Kate se estaba impacientando.

– No si estaba empujando a Boyton vivo al interior del congelador. ¿No te habría parecido un poco raro si tú hubieras sido Boyton? ¿Y no es prematuro empezar a usar la palabra Noctis? No sabemos si fue un asesinato.

Los tres estaban cada vez más cansados. El fuego empezaba a apagarse, y Dalgliesh decidió que ya era hora de terminar. Mirando atrás, tuvo la sensación de que estaba viviendo un día que no se acababa nunca.

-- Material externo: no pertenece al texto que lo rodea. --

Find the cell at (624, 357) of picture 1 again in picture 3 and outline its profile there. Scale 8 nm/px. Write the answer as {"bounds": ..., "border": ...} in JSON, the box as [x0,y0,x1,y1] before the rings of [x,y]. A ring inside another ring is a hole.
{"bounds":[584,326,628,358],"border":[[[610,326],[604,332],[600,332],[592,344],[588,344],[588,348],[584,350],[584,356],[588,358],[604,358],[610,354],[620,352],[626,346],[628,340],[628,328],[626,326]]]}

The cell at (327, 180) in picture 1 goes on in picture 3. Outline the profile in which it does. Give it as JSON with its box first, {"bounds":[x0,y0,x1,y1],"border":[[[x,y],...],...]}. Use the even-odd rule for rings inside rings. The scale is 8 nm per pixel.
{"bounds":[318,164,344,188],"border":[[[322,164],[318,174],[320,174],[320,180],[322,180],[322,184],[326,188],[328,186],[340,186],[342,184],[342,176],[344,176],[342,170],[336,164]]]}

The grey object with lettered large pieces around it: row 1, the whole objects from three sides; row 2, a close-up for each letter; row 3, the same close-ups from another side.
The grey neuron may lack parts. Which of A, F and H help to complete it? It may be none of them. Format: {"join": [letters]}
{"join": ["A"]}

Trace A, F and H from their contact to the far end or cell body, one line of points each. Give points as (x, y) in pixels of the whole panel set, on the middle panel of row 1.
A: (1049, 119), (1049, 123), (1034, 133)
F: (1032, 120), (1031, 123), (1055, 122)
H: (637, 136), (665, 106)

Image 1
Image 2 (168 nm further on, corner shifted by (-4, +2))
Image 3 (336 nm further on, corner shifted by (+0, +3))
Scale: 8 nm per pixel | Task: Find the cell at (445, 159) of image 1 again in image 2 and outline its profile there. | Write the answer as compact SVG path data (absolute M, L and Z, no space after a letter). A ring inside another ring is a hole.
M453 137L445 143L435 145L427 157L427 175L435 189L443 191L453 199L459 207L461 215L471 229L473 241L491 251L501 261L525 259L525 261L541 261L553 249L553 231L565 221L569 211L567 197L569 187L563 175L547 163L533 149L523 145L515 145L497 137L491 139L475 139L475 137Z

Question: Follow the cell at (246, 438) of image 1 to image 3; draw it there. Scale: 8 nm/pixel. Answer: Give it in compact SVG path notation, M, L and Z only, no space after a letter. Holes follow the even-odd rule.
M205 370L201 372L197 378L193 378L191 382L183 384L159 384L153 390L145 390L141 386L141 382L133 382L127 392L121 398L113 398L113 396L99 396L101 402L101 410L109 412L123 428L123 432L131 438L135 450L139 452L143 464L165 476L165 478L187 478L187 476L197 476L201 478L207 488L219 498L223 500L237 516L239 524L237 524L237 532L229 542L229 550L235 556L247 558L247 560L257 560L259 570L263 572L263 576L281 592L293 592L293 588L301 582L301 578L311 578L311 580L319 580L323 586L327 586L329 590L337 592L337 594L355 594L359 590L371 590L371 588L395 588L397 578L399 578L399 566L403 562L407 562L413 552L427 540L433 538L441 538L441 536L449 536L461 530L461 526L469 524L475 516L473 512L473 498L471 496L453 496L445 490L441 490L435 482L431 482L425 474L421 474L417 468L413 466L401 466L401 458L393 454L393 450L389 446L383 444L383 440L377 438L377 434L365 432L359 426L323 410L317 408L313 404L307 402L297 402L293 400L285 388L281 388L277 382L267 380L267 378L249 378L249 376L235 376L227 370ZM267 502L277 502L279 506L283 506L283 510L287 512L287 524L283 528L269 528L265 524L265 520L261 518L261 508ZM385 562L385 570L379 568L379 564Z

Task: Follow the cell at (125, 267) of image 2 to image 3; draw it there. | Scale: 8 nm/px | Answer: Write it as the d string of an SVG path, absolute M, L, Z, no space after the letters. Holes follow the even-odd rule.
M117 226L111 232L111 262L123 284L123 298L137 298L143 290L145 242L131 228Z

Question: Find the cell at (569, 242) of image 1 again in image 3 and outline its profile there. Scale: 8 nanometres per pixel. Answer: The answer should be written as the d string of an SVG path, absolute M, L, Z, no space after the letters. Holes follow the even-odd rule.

– Sería cuestión de acostarse relativamente temprano -dijo-. Mañana hay mucho que hacer. Yo me quedaré aquí, pero quiero que tú, Kate, y Benton interroguéis al socio de Boyton. Al parecer, éste se estaba alojando en Maida Vale, de modo que sus papeles y pertenencias deberían estar allí. No vamos a llegar a ningún sitio hasta que no sepamos qué clase de hombre era y, si es posible, por qué estaba aquí. ¿Habéis podido concertar ya una cita?

– Puede vernos a las once, señor -dijo Kate-. No he dicho quiénes vamos. Él ha dicho que cuanto antes mejor.

– Muy bien. A las once en Maida, pues. Hablaremos antes de que os marchéis.

Por fin la puerta se cerró tras ellos. Colocó el guardallamas frente al agonizante fuego, se quedó un momento mirando fijamente los últimos parpadeos, y luego subió cansinamente las escaleras y se acostó.